- Exercise: Return every line in the items below that contains the word "чтобы".

(Extracted items)
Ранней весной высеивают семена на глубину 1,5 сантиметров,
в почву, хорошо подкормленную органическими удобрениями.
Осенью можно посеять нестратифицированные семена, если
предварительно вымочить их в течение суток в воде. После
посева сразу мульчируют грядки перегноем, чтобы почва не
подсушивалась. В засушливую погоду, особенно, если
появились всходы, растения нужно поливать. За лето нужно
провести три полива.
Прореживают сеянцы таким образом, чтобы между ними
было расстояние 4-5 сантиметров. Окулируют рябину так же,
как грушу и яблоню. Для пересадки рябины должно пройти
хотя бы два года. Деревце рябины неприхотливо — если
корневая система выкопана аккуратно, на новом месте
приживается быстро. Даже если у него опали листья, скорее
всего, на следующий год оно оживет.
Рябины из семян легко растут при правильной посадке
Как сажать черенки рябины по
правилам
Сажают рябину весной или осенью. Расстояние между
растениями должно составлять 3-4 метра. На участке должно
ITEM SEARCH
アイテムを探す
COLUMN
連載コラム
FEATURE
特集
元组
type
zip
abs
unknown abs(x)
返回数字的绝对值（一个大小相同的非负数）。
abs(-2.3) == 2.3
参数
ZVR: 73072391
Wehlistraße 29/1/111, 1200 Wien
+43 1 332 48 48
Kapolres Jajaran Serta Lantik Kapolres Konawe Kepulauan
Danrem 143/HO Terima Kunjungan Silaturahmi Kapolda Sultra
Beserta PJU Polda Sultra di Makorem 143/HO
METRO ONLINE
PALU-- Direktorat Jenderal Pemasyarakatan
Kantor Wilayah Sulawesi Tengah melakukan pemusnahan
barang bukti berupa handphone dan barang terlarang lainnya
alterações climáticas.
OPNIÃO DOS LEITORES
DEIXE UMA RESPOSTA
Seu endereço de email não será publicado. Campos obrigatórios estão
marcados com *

- Exercise answer:
посева сразу мульчируют грядки перегноем, чтобы почва не
Прореживают сеянцы таким образом, чтобы между ними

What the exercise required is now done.